## Testo di partenza
▶
Chissà se a Matteo Salvini, il Truce vice premier, ministro dell’Interno, vengono dei pruriti particolari quando sente nominare Genova e la Liguria o quando ci deve venire per diporto nella sua amata Recco della focaccia al formaggio o quando qua lo portano i doveri istituzionali come ieri, 16 luglio, appuntamento per riaffidare i beni sequestrati alla malavita organizzata.

Per lui Genova e la Liguria sono oggi sopratutto la terra da cui partono i fulmini delle disavventure giudiziarie cicliche che sembrano martellare la Lega Nord incessantemente da anni e mettere in grave difficoltà lui, segretario in potente ascesa di popolarità e consensi. Tutto bene per il Truce, ma in Liguria non è proprio così. Non era bastato l’ex tesoriere, ligure, successore di Maurizio Baiocchi, spicciafaccende di Bossi, e già sottosegretario alla Semplificazione nel IV Governo Berlusconi, pure vicepresidente di Fincantieri, Francesco Belsito, l’uomo dei diamanti investiti in Tanziania con i soldi "rubati " dalla Lega ai rimborsi elettorali nei tempi del Senatur Bossi e dei 49 milioni da restituire a rate per ottant’anni, dopo una sentenza del Tribunale di Genova.

Non era bastato Armando Siri, altro genovese, sottosegretario alle Infrastrutture, lo spin doctor di Salvini nel progetto flat tax, dimessosi tre mesi fa dal Governo Conte, dopo essere stato coinvolto nell’inchiesta siciliana sulle energie rinnovabili con connessioni mafiose, lui già passato attraverso una bancarotta fraudolenta, che non gli aveva impedito l’accesso al Parlamento e al Governo. Non sono bastate le condanne a Edoardo Rixi, già vice segretario nazionale, vice ministro alle Infrastrutture, genovese e uomo forte della Lega di lotta prima e di governo totale oggi, a Genova e in Liguria, l’uomo chiave per la ricostruzione del Ponte Morandi, pizzicato nel processo per le spese pazze in Regione Liguria, estese recentemente anche al suo vecchio ruolo in Comune.

Ora è arrivata dalla Liguria, e per la precisione dal Ponente ligure e più precisamente da Alassio-Laigueglia, Baia del sole, in provincia di Savona, la stangata di Gianluca Savoini, cinquantaseienne presidente di "Lombardia Russia", associazione culturale con uffici milanesi contigui a quelli di via Bellerio della Lega, fedelissimo di Salvini, sempre al suo fianco, prima come portavoce, ora come addetto alla "campagna di Russia", beccato a trattare affari molto vantaggiosi per la Lega in operazioni commerciali di scambio tra forniture petrolifere e finanziamenti al partito, stornati dagli sconti per il maxiapprovigionamento. C’è, quindi, un minimo comune denominatore ligure tra le grane giudiziarie che piovono sulla testa della Lega e accusano il vice premier a raffica, suscitandone una reazione per molto versi sconcertante, ma magari pilotata dalla sua redditizia tattica di ricerca del consenso. Salvini ovviamente nulla sapeva delle operazioni dei diamanti di Belsito, dei 49 milioni spariti verso i lidi leghisti dai bilanci dello Stato italiano. E questo ci può stare nel macchinoso passaggio di consegne tra il regno di Bossi, il transito di Roberto Maroni e la cavalcata di Salvini, l’uomo del boom.
◀
## Elenco dati
▶
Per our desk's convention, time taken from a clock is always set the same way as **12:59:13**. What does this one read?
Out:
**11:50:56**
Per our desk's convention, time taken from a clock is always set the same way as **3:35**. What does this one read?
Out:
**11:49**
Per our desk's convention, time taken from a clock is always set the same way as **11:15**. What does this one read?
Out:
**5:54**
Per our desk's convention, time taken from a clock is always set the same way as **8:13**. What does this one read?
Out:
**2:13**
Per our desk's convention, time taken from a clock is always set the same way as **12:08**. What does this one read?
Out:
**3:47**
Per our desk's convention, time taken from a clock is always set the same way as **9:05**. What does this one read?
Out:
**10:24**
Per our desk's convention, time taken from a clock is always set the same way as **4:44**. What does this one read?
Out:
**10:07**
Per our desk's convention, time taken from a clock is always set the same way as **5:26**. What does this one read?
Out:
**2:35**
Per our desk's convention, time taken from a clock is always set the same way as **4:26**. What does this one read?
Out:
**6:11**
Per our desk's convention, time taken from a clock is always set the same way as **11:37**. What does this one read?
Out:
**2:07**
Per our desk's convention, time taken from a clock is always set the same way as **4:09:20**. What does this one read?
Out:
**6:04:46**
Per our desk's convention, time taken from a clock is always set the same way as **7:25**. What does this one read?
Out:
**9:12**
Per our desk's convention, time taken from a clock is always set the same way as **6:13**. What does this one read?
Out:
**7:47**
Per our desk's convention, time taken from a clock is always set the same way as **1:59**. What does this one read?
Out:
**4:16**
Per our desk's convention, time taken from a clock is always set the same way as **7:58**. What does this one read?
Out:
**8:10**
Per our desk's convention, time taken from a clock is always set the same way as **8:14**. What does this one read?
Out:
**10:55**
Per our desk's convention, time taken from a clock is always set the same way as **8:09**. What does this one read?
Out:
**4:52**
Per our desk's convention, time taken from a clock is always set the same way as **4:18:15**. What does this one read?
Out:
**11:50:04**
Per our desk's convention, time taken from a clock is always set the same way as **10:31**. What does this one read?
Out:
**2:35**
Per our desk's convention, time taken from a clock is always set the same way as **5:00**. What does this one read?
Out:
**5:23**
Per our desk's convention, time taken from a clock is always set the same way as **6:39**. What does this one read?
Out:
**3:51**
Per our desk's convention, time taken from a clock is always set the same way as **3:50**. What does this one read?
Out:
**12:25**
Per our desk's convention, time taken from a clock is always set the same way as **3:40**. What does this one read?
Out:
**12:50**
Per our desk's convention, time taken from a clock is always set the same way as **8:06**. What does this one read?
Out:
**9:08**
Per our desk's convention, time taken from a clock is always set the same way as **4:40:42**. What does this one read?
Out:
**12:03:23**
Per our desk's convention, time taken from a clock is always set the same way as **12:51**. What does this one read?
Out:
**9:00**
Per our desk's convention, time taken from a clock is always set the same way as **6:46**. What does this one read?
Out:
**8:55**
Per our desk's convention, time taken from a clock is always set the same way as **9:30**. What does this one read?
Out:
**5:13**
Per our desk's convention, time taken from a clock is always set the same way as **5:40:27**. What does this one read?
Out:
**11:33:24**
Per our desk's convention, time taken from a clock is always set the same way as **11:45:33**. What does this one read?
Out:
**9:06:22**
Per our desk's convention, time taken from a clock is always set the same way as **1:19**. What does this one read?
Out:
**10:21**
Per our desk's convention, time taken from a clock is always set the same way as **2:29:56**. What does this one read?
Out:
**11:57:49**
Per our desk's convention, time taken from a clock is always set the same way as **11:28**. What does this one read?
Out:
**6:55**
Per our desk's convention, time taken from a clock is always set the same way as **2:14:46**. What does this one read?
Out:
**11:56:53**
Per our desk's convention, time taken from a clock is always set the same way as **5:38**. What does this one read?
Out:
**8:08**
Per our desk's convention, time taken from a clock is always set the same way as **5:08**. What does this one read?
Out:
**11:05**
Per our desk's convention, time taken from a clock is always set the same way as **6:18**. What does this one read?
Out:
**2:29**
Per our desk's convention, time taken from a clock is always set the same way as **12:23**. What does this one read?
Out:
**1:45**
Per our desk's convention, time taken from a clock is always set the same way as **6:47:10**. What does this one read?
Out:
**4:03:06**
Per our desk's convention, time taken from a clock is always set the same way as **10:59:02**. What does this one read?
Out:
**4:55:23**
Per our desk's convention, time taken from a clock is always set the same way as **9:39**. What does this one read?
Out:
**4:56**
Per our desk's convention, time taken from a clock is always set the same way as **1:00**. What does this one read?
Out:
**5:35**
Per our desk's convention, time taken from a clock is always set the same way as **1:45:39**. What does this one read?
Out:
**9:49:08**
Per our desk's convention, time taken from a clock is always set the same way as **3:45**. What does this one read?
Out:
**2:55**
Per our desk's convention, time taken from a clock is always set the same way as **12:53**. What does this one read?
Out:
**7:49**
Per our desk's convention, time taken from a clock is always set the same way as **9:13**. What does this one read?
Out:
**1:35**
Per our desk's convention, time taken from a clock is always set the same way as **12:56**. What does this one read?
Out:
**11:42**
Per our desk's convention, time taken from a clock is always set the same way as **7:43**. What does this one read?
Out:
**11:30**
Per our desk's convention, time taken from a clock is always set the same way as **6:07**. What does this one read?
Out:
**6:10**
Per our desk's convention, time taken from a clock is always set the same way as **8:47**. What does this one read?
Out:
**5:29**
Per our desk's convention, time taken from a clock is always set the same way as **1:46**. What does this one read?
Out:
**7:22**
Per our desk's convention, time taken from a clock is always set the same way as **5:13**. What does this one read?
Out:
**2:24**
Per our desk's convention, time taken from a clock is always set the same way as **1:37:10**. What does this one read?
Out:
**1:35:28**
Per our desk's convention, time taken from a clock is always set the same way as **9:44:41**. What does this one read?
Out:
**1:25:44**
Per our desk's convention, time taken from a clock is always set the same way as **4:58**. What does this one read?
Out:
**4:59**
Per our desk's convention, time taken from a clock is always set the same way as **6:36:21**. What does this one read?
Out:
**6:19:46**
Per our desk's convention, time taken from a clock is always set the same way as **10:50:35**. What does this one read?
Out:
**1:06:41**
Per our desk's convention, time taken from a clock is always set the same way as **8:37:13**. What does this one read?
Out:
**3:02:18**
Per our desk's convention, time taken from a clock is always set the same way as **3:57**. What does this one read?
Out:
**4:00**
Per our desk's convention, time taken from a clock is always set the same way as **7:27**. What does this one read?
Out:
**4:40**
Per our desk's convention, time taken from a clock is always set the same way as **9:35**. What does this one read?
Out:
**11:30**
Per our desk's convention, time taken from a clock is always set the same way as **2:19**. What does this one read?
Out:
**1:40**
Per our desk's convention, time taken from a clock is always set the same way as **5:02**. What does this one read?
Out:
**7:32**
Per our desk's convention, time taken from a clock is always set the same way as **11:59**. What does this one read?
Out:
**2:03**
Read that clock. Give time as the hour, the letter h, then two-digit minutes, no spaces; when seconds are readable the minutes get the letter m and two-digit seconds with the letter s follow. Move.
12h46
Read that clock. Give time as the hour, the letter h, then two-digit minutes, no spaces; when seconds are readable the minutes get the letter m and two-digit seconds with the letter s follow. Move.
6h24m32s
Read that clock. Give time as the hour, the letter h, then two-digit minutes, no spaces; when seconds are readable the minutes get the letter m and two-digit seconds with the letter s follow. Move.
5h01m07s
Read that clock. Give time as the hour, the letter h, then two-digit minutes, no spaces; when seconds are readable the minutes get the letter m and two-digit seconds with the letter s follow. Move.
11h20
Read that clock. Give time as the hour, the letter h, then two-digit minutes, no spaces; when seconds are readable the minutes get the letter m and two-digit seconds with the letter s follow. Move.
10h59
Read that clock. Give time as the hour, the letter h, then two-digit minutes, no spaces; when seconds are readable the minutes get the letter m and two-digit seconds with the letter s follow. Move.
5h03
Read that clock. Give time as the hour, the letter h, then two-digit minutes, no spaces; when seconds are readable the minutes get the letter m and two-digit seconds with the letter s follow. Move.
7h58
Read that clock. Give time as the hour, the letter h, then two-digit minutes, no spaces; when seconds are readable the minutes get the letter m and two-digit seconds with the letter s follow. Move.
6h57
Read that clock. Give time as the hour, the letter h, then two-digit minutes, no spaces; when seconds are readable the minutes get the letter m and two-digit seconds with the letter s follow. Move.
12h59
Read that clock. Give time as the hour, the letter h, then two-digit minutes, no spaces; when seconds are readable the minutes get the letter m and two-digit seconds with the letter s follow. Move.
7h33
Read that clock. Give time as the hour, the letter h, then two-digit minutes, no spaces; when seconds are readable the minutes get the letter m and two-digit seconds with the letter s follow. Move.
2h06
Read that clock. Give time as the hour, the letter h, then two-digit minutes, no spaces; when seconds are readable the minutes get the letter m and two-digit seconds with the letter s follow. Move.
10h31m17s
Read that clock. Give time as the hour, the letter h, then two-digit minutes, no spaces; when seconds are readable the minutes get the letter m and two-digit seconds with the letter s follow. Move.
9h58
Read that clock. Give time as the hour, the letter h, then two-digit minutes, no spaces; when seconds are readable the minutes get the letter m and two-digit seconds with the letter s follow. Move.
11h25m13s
◀
## Obiettivi
- a) Traduci in inglese questa frase dell'articolo sulla Lega e la Liguria: «Salvini ovviamente nulla sapeva delle operazioni dei diamanti di Belsito, dei 49 milioni spariti verso i lidi leghisti dai bilanci dello Stato italiano.»
- b) Prosegui l'articolo sulla Lega e la Liguria dopo la frase con cui si chiude.

## Risultati per compito
- a) Salvini, of course, knew nothing of Belsito's diamond dealings, or of the 49 million that vanished from the Italian state's budgets toward League shores.

- b)
Salvini ignorava completamente il pedegree di Siri, giunto alla sua corte dopo le disavventure delle sue società di comunicazione e non era infornato sui suoi movimenti e sui suoi contatti nella materie delle energie rinnovabili di cui il genovese era diventato competente dopo il suo ingresso nel governo. Un po’ di più sapeva, forse, del rischio che uno dei suoi fedelissimi, Edordo Rixi, correva con quel maxi processo italiano, frazione genovese e ligure, dove si giudicavano le spese dei consiglieri regionali, giudicando se erano conformi al loro ruolo istituzionle o "variazioni" molto fantasiose, dai perizoma delle signore e signorine consigliere, alle casse di vino pregiato, ai viaggi e ai week end privati finiti con gli scontrini nei piè di lista del rimborso regionale. Così facevano tutti: dalle  nabucodonosoresche spese di "Batman" nel Lazio, alle mutande verdi del presidente piemontese Cota, fino alle spesucce dei consiglieri liguri, tutti accomunati, mica solo i leghisti, nel vizietto, da illustri prof universitari, a grandi deputati e imprenditori forzisti, fino appunto a Rixi, leghista number one in Liguria. Che Salvini immaginasse questo lo si è capito dalle folgoranti dimissioni del vice ministro, che ora aspetta le sentenze successive per cancellare soprattutto quella pesantissima condanna alla interdizione perpetua dai pubblici uffici che compare nel verdetto oltre ai tre anni e che, se confermata, lo cancellerebbe dalla vita politica.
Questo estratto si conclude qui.